/netsounds

Sonification of convolutional neural networks

Primary LanguagePythonThe UnlicenseUnlicense

netsounds

Sonification of convolutional neural networks

Functionality

Model

Currently, we've got a modified pretrained SqueezeNet v1.0 running some home images, and dumping the activations at certain layers out as numpy pickles.

To do this, run python3 test_squeezenet.py from /src/models/

Sound

utils.py has a function that writes an activation to a sound. It's pretty rad. Right now it wrote out the audio for the first activation from a 1024 px image of mixing_bowl.jpg

TODO

  • Dump images in test_squeezenet.py
  • Explore the activations at different layers
    • Made sounds for each activation using two generation schemes:
      • Concatenating each filter at a level
      • Summing all filters at a level
  • Put as much of this on a GPU as possible:
    • Use PyTorch as much as possible
    • Make sure we can still use CPU (in case of use on Pi, for instance)

Notes

  • activations in this repo are generated from images with small edge length of 256:
    • This means that the activations are very small
    • To get higher-fidelity activations, we must use larger images, but we quickly run out of memory (and storage on GitHub)
  • I've tried putting larger activations in, but my machine (8GB RAM) runs out of memory on anything larger than 1024
  • I put the activations for image_size=1024 in here

# Task:
Decide whether each statement below agrees with the netsounds text above. Answer yes or no for each, quoting the words of the text that decide it. 1. The model is a pretrained SqueezeNet v1.0 that has been modified. 2. The machine used for the larger activations has 16GB of RAM. 3. The plan for GPU use includes dropping CPU support.

# Dataset records:
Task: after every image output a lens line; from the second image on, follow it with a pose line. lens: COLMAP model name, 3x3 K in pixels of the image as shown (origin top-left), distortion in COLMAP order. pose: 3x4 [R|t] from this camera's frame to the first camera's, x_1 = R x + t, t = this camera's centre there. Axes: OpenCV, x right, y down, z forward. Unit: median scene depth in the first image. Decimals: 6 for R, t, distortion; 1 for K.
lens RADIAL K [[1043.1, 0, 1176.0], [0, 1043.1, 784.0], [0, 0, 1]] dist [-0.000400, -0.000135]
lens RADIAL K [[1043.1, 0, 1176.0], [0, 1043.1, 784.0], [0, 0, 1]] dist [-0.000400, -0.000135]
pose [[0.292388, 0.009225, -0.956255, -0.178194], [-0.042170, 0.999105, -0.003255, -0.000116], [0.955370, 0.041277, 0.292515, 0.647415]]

* * *

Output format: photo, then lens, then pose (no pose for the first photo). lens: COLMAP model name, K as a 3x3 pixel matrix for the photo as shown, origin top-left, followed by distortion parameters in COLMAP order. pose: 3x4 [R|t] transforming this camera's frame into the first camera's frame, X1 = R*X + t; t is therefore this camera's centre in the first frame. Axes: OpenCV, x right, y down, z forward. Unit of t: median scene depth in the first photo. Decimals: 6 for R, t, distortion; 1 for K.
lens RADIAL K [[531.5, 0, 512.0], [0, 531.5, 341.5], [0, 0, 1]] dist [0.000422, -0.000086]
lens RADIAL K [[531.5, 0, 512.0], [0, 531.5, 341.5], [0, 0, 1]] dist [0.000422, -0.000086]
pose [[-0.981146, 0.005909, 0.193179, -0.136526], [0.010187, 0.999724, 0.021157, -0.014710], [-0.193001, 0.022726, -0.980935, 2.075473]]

==

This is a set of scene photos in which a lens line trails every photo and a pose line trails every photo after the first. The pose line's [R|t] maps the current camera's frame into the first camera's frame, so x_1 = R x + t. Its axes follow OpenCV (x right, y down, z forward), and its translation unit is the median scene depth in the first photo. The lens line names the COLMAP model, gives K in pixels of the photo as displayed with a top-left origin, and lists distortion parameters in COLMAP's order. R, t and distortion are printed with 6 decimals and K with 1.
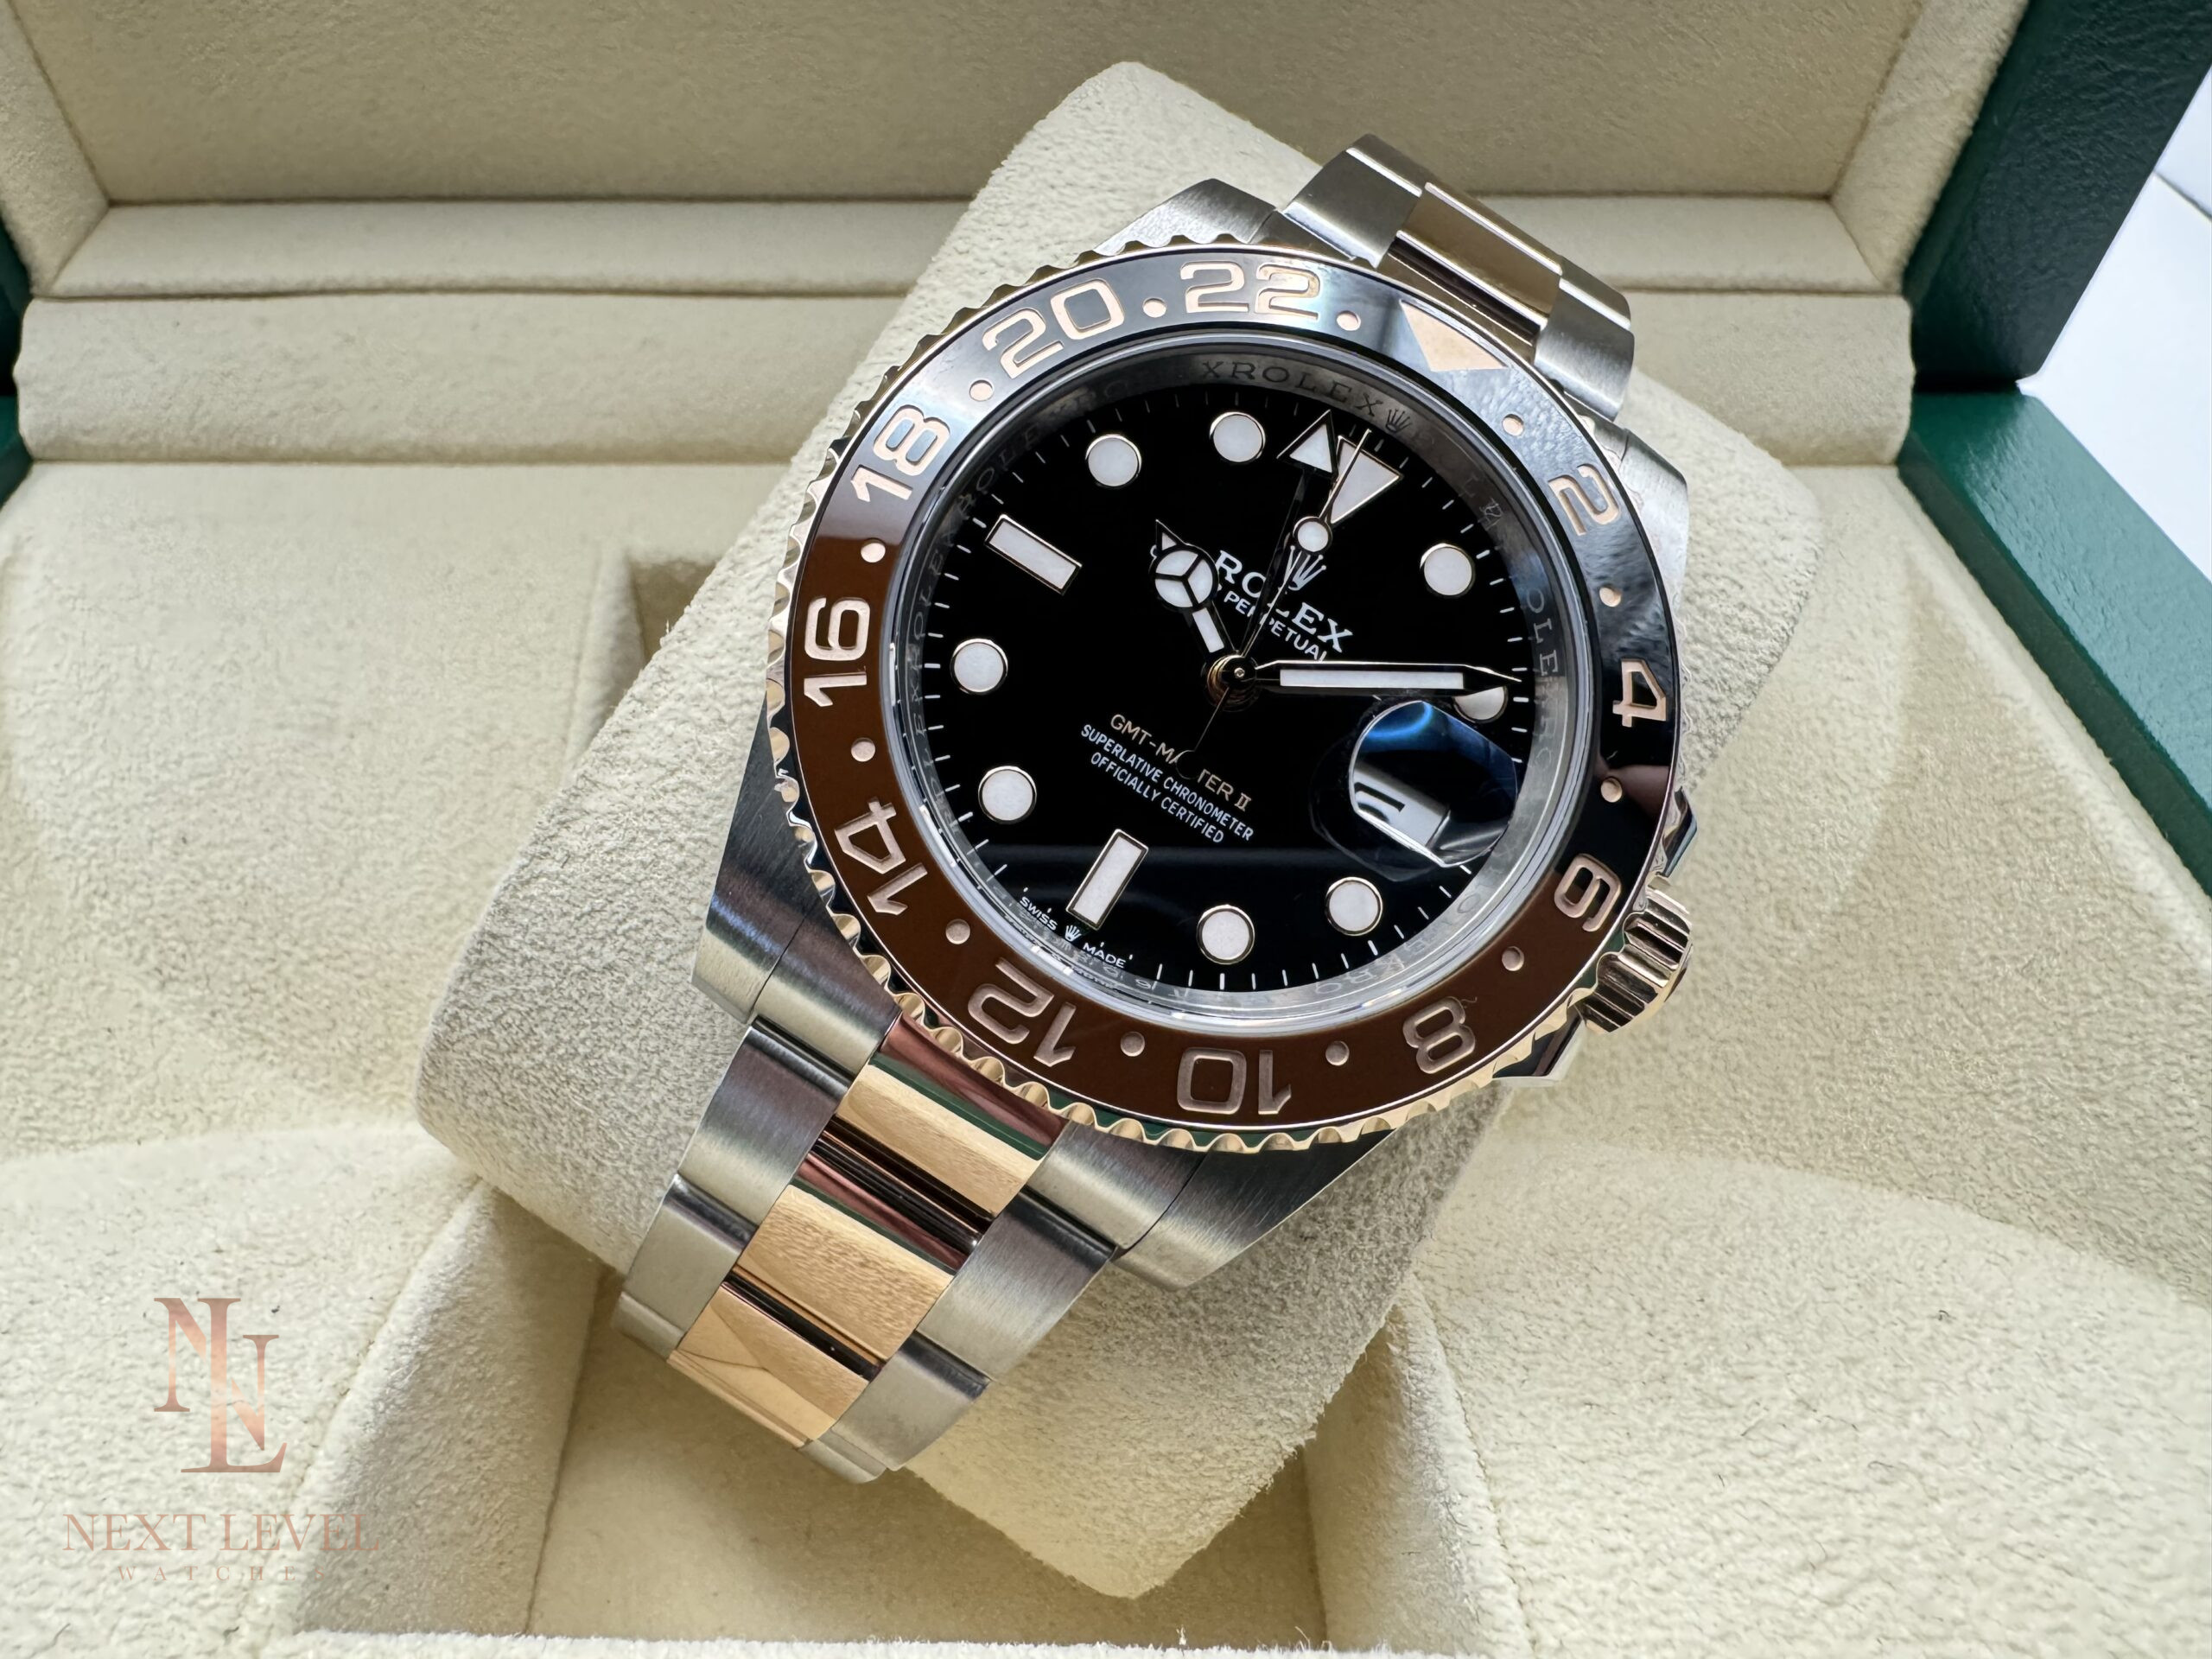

# Response below:
1. Yes: "a modified pretrained SqueezeNet v1.0"
2. No: "my machine (8GB RAM)"
3. No: "Make sure we can still use CPU (in case of use on Pi, for instance)"